When the Bitter Lesson essay was published, it was contrarian and important and most of all aimed at an audience of expert practitioners. The Bitter Bitter Lesson in 2025 is that if it looks like you're in the middle of an exponential process, wait a year or two and the sigmoid will become clear, and we're already there with the LLM stuff. Opus 4 is taking 30 seconds on the biggest cluster that billions can buy and they've stripped off like 90% of the correctspeak alignment to get that capability lift, we're hitting the wall.

Now this isn't to say that AI progress is over, new stuff is coming out all the time, but "log scale and a ruler" math is marketing at this point, this was a sigmoid.
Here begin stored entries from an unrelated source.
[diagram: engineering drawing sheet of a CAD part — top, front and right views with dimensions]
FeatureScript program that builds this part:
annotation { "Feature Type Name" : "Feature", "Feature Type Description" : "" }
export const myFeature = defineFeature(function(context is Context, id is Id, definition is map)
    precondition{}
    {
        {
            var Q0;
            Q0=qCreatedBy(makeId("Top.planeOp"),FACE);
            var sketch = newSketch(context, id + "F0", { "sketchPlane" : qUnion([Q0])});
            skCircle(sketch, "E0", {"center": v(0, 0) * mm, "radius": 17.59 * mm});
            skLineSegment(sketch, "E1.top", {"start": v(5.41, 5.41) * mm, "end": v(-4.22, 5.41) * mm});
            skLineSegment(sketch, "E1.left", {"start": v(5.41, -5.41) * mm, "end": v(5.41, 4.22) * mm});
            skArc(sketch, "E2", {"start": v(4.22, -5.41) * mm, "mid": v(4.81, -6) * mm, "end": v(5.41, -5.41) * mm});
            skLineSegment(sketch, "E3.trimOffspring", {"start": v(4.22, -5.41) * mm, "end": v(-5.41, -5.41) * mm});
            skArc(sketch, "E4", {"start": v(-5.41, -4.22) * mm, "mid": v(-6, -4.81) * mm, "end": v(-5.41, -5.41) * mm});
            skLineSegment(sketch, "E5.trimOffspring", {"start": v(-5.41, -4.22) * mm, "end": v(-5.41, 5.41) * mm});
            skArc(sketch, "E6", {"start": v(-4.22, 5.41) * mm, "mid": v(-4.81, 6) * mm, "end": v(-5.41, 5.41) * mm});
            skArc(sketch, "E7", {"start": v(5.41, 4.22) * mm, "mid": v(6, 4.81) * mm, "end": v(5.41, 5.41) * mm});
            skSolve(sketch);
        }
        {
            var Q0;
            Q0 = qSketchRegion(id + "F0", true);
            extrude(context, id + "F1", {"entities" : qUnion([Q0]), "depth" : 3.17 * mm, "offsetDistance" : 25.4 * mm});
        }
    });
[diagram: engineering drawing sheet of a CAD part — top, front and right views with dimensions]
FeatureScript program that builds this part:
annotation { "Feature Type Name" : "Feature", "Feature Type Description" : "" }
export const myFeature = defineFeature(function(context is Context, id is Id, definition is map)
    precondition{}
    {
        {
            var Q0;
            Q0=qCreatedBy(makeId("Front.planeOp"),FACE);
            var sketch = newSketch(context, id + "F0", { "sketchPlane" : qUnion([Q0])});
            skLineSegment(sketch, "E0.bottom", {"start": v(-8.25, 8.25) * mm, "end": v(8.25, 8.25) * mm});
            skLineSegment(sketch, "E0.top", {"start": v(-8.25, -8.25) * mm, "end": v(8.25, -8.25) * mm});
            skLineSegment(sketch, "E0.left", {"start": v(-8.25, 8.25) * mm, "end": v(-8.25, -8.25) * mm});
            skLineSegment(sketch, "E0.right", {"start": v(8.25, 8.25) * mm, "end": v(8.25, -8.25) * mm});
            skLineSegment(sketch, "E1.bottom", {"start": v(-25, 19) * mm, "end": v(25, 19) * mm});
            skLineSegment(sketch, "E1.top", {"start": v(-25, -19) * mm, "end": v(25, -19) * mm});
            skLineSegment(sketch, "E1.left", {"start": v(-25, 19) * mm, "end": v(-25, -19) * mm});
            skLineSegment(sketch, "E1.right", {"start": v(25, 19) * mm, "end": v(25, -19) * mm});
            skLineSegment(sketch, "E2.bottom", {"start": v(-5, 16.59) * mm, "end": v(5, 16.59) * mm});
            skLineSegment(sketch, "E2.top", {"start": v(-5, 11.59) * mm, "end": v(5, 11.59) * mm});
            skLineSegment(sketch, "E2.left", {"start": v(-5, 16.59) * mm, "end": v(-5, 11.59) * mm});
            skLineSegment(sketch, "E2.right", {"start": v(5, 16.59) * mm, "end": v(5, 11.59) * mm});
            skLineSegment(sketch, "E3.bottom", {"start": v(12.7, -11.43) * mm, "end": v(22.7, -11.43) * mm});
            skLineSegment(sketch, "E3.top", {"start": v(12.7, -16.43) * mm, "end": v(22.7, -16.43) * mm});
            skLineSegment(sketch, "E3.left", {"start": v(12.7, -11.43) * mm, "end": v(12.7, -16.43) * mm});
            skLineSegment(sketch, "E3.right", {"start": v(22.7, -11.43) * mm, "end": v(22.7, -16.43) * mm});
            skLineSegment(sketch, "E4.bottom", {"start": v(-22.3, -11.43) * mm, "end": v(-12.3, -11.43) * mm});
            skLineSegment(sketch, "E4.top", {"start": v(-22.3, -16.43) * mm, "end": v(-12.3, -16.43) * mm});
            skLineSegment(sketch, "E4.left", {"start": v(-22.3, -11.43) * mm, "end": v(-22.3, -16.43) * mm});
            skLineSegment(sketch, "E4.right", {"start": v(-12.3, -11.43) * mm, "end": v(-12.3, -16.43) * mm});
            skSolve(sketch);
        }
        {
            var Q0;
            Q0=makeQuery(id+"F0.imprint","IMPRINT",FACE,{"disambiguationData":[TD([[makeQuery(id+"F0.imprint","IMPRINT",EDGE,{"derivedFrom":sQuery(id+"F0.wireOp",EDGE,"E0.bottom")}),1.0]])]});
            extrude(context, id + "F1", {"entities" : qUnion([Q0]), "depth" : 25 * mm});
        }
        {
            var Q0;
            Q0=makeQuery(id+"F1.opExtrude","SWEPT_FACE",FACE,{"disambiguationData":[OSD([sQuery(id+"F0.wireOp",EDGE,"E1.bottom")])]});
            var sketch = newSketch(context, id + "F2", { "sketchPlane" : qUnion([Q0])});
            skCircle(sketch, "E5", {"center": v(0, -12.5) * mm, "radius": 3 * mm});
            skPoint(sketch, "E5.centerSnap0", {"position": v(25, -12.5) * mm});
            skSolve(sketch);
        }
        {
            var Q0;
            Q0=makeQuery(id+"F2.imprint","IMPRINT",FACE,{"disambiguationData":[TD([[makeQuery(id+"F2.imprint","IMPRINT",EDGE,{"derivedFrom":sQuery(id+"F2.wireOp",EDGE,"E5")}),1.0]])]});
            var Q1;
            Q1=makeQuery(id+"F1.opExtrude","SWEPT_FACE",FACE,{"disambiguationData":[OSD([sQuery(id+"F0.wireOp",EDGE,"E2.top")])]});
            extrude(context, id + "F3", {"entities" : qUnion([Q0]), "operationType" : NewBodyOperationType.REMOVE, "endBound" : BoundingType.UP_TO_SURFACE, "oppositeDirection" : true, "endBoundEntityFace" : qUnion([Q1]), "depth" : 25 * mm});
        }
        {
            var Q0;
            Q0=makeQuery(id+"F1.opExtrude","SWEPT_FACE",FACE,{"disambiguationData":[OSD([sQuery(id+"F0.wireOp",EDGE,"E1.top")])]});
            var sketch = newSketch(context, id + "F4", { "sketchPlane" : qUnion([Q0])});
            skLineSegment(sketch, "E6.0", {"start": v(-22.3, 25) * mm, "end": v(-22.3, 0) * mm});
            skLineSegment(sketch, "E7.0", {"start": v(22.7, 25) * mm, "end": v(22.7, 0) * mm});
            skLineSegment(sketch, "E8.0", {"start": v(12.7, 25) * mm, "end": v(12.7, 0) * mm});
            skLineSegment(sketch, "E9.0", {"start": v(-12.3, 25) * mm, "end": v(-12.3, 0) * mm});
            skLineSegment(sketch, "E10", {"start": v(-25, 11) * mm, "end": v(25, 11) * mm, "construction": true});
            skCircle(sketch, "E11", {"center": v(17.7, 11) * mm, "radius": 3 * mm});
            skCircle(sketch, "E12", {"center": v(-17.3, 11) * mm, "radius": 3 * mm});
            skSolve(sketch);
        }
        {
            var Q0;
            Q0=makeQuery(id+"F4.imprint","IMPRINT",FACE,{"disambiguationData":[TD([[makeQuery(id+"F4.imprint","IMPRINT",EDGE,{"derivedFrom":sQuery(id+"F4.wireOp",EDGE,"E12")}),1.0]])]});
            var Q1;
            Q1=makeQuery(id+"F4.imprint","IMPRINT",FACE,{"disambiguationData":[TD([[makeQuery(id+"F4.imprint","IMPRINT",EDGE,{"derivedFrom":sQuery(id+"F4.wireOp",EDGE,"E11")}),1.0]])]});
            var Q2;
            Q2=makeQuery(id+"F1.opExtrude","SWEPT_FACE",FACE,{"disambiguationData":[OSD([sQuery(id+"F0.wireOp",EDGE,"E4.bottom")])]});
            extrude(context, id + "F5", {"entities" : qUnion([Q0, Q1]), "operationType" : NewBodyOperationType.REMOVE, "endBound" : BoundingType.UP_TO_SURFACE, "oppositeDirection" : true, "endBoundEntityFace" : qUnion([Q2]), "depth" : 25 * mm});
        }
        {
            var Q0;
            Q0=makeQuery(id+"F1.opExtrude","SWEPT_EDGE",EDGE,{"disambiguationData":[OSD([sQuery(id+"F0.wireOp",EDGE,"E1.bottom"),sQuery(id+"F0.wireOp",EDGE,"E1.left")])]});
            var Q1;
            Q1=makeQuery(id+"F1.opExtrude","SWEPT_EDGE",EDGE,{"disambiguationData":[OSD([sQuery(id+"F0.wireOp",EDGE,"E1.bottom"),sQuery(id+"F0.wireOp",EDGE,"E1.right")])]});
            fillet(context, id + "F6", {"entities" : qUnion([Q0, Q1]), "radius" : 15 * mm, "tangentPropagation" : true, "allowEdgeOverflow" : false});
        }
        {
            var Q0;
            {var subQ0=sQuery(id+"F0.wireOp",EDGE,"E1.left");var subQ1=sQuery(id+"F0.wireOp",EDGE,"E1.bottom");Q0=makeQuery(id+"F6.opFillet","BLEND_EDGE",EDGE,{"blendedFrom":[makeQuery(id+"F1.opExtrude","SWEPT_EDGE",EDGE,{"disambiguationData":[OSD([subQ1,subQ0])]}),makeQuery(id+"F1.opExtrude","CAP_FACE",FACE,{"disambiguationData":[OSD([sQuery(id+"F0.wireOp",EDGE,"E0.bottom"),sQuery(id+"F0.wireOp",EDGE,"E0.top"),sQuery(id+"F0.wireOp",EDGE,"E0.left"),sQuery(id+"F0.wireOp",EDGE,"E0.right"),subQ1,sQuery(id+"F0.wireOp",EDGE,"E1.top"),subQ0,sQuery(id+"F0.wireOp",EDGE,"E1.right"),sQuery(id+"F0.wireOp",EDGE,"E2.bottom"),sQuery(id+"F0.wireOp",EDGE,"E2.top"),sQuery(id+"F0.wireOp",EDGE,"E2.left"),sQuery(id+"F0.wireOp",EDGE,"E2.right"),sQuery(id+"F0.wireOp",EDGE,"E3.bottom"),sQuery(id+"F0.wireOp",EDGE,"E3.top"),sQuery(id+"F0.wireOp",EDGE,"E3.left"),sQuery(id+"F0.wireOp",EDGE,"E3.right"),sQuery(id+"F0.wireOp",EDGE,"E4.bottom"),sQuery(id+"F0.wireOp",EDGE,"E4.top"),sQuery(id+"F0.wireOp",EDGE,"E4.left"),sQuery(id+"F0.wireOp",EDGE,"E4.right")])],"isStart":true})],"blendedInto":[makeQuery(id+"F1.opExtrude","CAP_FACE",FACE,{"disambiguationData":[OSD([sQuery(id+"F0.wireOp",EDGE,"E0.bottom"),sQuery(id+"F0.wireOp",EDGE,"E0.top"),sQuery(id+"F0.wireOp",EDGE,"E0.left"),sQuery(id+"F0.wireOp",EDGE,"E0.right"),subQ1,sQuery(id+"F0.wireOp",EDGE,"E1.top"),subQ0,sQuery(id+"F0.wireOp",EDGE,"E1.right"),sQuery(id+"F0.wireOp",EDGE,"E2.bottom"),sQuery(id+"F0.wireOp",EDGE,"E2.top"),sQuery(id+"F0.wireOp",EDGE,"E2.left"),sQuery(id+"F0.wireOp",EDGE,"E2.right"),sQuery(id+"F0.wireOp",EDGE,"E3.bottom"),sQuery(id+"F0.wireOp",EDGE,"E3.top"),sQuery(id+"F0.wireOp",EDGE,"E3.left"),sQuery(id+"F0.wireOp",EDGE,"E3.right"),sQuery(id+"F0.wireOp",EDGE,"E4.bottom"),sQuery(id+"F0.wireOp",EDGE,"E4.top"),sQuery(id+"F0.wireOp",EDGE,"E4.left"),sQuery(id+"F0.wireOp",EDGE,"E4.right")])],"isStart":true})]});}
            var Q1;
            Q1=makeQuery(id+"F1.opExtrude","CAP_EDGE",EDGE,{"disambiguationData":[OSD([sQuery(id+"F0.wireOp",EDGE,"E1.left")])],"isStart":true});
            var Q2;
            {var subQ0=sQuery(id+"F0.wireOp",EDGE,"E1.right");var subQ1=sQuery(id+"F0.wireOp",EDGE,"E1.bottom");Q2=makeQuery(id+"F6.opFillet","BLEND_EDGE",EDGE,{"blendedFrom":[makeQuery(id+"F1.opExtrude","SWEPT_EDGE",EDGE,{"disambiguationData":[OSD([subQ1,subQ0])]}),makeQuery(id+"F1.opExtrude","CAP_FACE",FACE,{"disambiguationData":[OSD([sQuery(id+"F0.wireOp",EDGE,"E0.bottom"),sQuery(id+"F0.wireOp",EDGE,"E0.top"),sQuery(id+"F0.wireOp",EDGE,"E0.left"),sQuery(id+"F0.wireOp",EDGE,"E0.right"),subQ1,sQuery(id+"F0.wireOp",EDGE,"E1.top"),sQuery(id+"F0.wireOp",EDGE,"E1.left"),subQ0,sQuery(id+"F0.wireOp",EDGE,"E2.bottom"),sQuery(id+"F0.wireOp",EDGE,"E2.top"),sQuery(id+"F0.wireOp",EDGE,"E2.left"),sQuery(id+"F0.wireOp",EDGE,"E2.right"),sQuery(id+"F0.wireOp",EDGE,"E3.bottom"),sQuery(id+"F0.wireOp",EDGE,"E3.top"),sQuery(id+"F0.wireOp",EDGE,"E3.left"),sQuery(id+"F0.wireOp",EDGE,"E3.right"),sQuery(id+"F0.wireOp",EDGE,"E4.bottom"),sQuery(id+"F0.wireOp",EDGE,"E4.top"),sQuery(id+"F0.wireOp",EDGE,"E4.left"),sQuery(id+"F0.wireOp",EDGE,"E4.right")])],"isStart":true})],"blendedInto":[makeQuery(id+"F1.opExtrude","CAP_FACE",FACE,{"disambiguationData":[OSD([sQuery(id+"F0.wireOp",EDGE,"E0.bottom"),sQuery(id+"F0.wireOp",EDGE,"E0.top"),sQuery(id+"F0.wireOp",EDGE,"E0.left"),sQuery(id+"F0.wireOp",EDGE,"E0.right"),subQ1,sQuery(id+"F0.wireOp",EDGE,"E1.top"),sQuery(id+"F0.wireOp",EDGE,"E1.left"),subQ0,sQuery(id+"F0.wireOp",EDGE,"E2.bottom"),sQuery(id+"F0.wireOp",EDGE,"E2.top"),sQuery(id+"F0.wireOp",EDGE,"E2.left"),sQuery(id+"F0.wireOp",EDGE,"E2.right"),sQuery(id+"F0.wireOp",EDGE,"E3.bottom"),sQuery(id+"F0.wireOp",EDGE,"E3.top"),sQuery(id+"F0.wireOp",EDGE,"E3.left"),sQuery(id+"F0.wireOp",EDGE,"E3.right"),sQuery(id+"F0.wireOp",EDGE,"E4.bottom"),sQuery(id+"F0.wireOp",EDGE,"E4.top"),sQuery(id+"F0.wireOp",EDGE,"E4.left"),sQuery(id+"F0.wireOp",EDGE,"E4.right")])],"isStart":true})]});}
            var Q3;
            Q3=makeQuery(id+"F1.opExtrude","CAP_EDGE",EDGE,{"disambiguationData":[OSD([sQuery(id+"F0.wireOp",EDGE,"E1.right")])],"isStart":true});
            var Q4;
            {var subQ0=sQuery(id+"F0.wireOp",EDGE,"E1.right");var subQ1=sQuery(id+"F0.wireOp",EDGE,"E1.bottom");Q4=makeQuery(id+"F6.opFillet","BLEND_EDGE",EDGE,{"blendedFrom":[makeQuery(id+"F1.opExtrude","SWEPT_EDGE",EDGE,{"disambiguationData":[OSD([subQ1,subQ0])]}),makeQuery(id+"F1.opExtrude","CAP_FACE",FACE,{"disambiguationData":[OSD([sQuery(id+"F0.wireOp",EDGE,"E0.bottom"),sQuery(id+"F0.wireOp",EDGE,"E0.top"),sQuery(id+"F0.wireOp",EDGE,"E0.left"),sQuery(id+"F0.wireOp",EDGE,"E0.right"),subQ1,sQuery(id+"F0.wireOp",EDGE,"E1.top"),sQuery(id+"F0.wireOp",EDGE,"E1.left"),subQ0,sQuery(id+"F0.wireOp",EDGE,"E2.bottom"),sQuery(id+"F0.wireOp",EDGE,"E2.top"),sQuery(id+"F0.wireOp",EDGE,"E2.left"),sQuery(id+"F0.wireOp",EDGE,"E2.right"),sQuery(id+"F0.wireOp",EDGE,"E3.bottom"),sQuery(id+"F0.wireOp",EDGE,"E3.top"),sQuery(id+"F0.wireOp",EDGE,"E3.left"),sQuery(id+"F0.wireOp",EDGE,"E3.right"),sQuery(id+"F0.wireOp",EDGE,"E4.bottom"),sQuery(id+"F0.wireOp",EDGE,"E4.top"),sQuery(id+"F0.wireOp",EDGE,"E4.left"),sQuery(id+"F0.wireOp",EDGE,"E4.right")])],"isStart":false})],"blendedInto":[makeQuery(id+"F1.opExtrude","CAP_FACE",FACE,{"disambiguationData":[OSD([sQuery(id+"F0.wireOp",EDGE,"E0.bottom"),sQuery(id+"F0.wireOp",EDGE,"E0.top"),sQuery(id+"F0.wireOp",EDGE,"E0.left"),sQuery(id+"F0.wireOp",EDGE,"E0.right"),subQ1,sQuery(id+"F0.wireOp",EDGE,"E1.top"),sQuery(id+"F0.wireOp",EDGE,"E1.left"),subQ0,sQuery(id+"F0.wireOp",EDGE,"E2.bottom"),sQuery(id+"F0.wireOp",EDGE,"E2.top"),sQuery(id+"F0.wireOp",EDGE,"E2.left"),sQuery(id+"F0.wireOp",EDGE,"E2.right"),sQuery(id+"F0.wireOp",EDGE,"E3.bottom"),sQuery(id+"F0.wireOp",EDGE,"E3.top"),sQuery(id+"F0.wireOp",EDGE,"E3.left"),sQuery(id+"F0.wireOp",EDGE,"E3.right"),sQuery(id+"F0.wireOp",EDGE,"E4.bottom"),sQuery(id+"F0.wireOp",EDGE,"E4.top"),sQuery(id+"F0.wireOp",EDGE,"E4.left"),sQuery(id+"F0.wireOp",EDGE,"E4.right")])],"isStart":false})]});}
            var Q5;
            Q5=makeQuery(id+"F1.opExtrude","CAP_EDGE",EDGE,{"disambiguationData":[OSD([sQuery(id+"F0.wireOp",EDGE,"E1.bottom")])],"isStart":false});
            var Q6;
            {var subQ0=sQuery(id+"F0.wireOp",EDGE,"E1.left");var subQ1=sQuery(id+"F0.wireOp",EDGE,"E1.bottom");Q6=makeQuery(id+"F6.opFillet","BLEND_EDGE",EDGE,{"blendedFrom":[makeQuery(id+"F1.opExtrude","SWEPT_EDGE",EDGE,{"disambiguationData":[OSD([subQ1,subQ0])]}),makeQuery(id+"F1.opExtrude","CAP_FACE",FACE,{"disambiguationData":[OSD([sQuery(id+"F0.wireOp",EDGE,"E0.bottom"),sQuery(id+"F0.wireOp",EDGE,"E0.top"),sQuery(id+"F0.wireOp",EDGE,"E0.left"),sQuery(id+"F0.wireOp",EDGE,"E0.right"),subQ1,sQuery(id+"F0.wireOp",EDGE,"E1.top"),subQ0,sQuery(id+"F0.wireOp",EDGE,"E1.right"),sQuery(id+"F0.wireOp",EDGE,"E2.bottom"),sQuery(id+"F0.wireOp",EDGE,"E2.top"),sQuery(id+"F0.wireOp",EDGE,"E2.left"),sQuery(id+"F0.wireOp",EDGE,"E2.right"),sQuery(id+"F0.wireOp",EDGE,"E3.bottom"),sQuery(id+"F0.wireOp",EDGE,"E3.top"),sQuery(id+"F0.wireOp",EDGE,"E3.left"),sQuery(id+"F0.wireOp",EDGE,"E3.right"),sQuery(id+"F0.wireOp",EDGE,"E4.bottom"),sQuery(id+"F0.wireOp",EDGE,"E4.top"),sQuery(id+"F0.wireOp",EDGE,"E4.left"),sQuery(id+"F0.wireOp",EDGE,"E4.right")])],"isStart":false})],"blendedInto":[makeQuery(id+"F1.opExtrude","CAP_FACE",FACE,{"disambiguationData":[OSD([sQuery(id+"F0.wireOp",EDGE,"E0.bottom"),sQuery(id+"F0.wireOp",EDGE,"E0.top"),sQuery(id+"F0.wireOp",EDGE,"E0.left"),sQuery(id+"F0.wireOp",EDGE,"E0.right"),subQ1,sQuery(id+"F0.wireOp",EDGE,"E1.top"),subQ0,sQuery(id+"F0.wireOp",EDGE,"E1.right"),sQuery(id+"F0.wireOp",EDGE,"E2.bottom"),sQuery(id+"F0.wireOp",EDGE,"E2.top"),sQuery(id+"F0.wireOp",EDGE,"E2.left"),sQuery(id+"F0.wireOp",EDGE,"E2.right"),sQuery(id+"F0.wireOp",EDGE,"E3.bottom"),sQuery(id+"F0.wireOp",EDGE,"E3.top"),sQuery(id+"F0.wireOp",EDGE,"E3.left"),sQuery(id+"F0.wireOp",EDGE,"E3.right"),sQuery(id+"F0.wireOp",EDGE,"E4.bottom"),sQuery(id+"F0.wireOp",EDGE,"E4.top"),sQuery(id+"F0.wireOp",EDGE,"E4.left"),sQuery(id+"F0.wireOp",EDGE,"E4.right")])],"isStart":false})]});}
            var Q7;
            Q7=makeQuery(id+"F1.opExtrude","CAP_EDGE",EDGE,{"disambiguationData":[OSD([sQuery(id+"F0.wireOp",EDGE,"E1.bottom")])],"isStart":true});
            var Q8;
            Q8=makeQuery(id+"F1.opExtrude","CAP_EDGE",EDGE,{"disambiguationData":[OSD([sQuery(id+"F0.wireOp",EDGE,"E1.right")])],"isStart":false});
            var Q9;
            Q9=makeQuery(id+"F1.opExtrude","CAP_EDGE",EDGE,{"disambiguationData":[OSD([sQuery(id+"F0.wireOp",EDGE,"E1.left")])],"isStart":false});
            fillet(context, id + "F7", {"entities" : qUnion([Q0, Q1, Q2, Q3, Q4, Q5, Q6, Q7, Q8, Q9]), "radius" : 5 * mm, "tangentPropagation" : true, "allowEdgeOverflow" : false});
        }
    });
Edit: don't take my word for it, this is LeCun (who I will remind everyone has the Turing) giving the Gibbs Lecture on the mathematics 10k feet view: https://www.youtube.com/watch?v=ETZfkkv6V7Y

Davidzheng · 2025-07-01T19:28:34 1751398114

I'm in agreement--RLHF won't lead to massively more intelligent beings than humans. But I said RL not RLHF

benreesman · 2025-07-01T22:36:43 1751409403

Well what you said is:

"On the contrary, I believe in every verifiable domain RL must drive the agent to be the most intelligent (relative to RL award) it can be under the constraints--and often it must become more intelligent than humans in that environment."

And I said it's not that simple, in no way demonstrated, unlikely with current technology, and basically, nope.

Davidzheng · 2025-07-02T03:42:43 1751427763

Ah you're worried about convergence issues? My (Bad) understanding was that the self-driving car stuff is more about inadequacies of models in which you simulate training and data collection than convergence of algorithms but I could be wrong. I mean that statement was just a statement that I think you can get RL to converge to close to optimum--which I agree is a bit of a stretch as RL is famously finicky. But I don't see why one shouldn't expect this to happen as we tune the algorithms.